In 1838, Burt began to produce boots and shoes with his father in Hartford. The business moved to New York City in 1848 as the market in Hartford was too small. At this time Burt's brother, James, began working with him. The firm was officially founded in 1860, and primarily dealt with markets in the Southern United States. When the Civil War began in 1861, this business was effectively gone. Subsequently, the company began producing women's and children's shoes. In 1874, Burt patented an improvement he made to shoes. The patent described a new method of producing shoes that provides increased durability. The patent number was 146801 and was filed November 24, 1873. Burt's shoe company was especially known for its advertisements. A series of trade cards were produced in the 1880s for the company advertising their shoes.
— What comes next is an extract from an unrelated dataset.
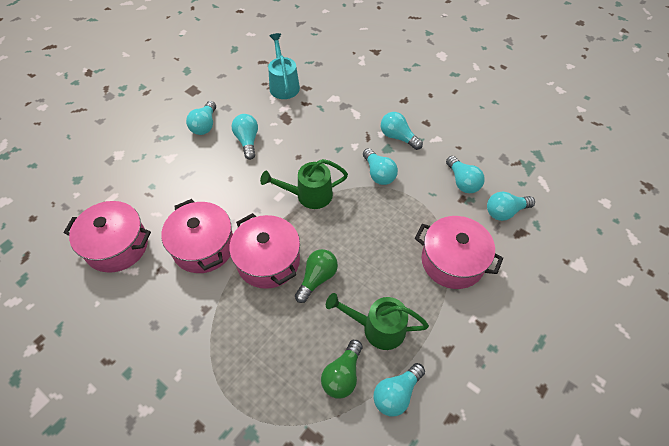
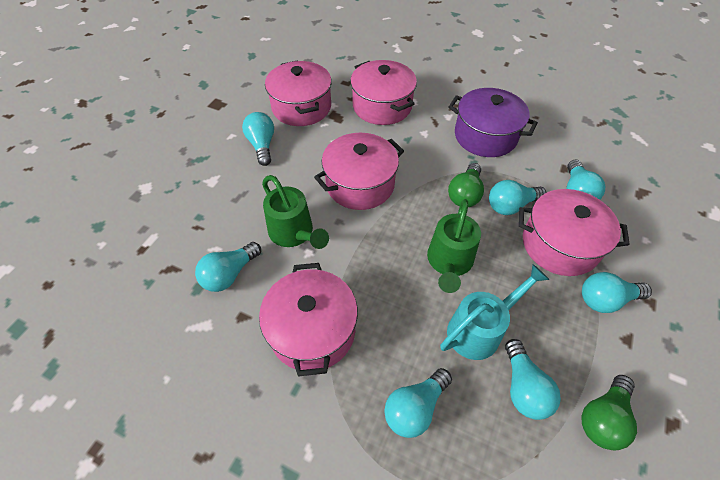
pink pot: [63,201,151,273] [161,199,233,273] [229,213,300,289] [415,216,503,289] = 4 -> [259,263,358,377] [265,61,332,126] [314,133,404,210] [350,60,417,125] [519,189,629,276] = 5
purple pot: none = 0 -> [448,88,538,157] = 1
One such trade card featured children sitting in an oversized shoe, shaped like a sailboat, with the caption "Edwin C. Burt, Fine Shoes". The trade cards also came with a warning to customers to check for stamps in his shoes, to ensure that they were genuine products. On August 10, 1898, the company assigned its liabilities over to a Thomas Cunningham of Blauvelt, New York, estimated at $60,000.

== Death ==
In 1884, Burt struggled with Bright's disease for five weeks before succumbing. He died on May 23, 1884, in his home in Orange, New Jersey.